_PAGE EXTRACT_.

------------------------------------------------------------

Hou Tao Feb. 4, 2025, 8:28 a.m. UTC
Currently, the update of existing element in hash map involves two
steps:
1) insert the new element at the head of the hash list
2) remove the old element

It is possible that the concurrent lookup operation may fail to find
either the old element or the new element if the lookup operation starts
before the addition and continues after the removal.

Therefore, replacing the two-step update with an atomic update. After
the change, the update will be atomic in the perspective of the lookup
operation: it will either find the old element or the new element.

Signed-off-by: Hou Tao <hotforest@gmail.com>
---
 kernel/bpf/hashtab.c | 14 ++++++++------
 1 file changed, 8 insertions(+), 6 deletions(-)

Comments

Hou Tao Feb. 5, 2025, 1:38 a.m. UTC | #1
+cc Cody Haas

Sorry for the resend. I sent the reply in the HTML format.

On 2/4/2025 4:28 PM, Hou Tao wrote:
> Currently, the update of existing element in hash map involves two
> steps:
> 1) insert the new element at the head of the hash list
> 2) remove the old element
> 
> It is possible that the concurrent lookup operation may fail to find
> either the old element or the new element if the lookup operation starts
> before the addition and continues after the removal.
> 
> Therefore, replacing the two-step update with an atomic update. After
> the change, the update will be atomic in the perspective of the lookup
> operation: it will either find the old element or the new element.
> 
> Signed-off-by: Hou Tao <hotforest@gmail.com>
> ---
>  kernel/bpf/hashtab.c | 14 ++++++++------
>  1 file changed, 8 insertions(+), 6 deletions(-)
> 
> diff --git a/kernel/bpf/hashtab.c b/kernel/bpf/hashtab.c
> index 4a9eeb7aef85..a28b11ce74c6 100644
> --- a/kernel/bpf/hashtab.c
> +++ b/kernel/bpf/hashtab.c
> @@ -1179,12 +1179,14 @@ static long htab_map_update_elem(struct bpf_map *map, void *key, void *value,
>  		goto err;
>  	}
>  
> -	/* add new element to the head of the list, so that
> -	 * concurrent search will find it before old elem
> -	 */
> -	hlist_nulls_add_head_rcu(&l_new->hash_node, head);
> -	if (l_old) {
> -		hlist_nulls_del_rcu(&l_old->hash_node);
> +	if (!l_old) {
> +		hlist_nulls_add_head_rcu(&l_new->hash_node, head);
> +	} else {
> +		/* Replace the old element atomically, so that
> +		 * concurrent search will find either the new element or
> +		 * the old element.

------------------------------------------------------------

_RECORDS_.
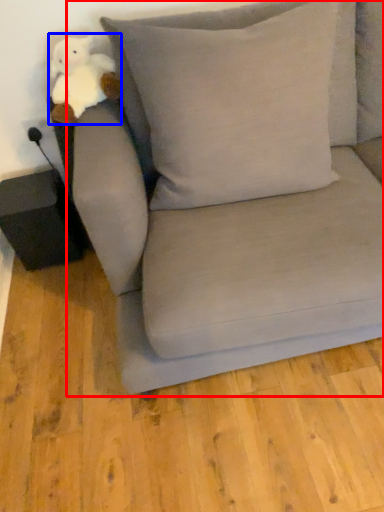
Question: Which object appears closest to the camera in this image, studio couch (highlighted by a red box) or toy (highlighted by a blue box)?

Choices:
 (A) studio couch
 (B) toy

Answer: (A)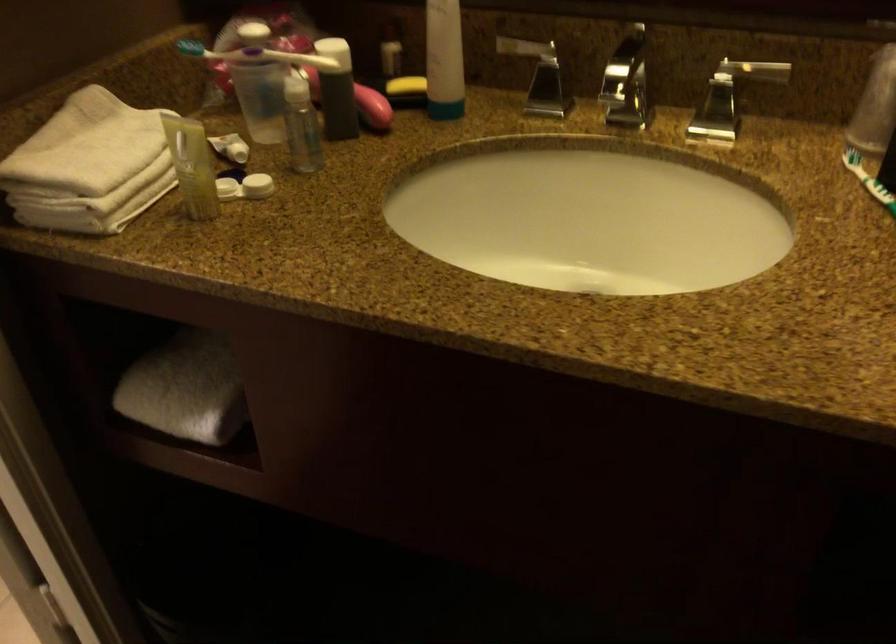
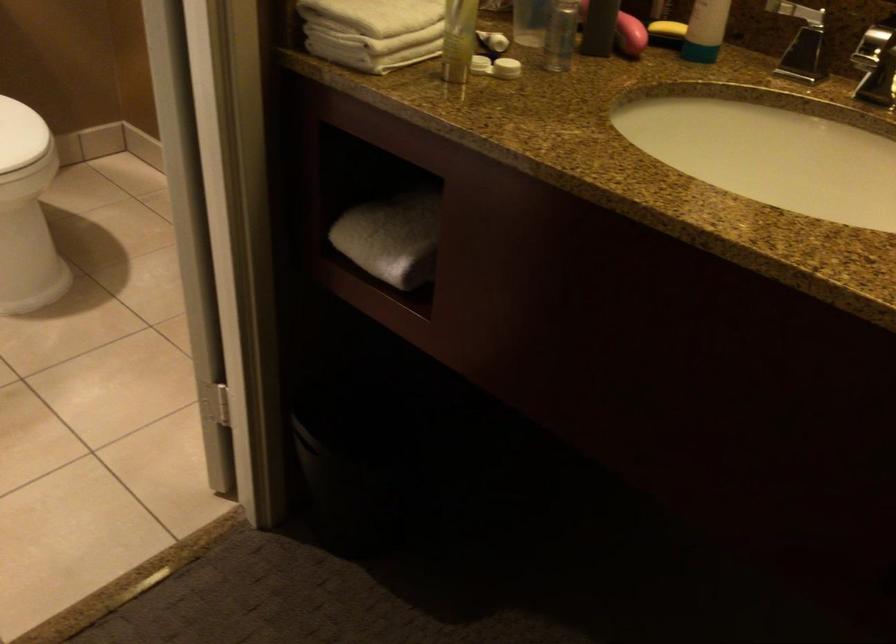
Question: Based on the continuous images, in which direction is the camera rotating? Reply with the corresponding letter.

------------------------------------------------------------

_WORK ITEM A_.
Answer these from the hash map update patch thread:
(i) What are the two steps in the current update of an existing element in the hash map?
(ii) Which file does the patch change, and how many insertions and deletions does it make?
(iii) Why did Hou Tao resend the reply?
_WORK ITEM B_.
Continue the hash map update patch thread from its last line.
The records are not used here.

_EXERCISE RESPONSE A_.
(i) The new element is inserted at the head of the hash list, and then the old element is removed.
(ii) It changes kernel/bpf/hashtab.c, with 8 insertions and 6 deletions.
(iii) The first reply had been sent in HTML format.

_EXERCISE RESPONSE B_.
> +		 */
> +		hlist_nulls_replace_rcu(&l_new->hash_node, &l_old->hash_node);
>  
>  		/* l_old has already been stashed in htab->extra_elems, free
>  		 * its special fields before it is available for reuse. Also
> 

After thinking about it the second time, the atomic list replacement on
the update side is enough to make lookup operation always find the
existing element. However, due to the immediate reuse, the lookup may
find an unexpected value. Maybe we should disable the immediate reuse
for specific map (e.g., htab of maps).
diff mbox series

Patch

diff --git a/kernel/bpf/hashtab.c b/kernel/bpf/hashtab.c
index 4a9eeb7aef85..a28b11ce74c6 100644
--- a/kernel/bpf/hashtab.c
+++ b/kernel/bpf/hashtab.c
@@ -1179,12 +1179,14 @@  static long htab_map_update_elem(struct bpf_map *map, void *key, void *value,
 		goto err;
 	}
 
-	/* add new element to the head of the list, so that
-	 * concurrent search will find it before old elem
-	 */
-	hlist_nulls_add_head_rcu(&l_new->hash_node, head);
-	if (l_old) {
-		hlist_nulls_del_rcu(&l_old->hash_node);
+	if (!l_old) {
+		hlist_nulls_add_head_rcu(&l_new->hash_node, head);
+	} else {
+		/* Replace the old element atomically, so that
+		 * concurrent search will find either the new element or
+		 * the old element.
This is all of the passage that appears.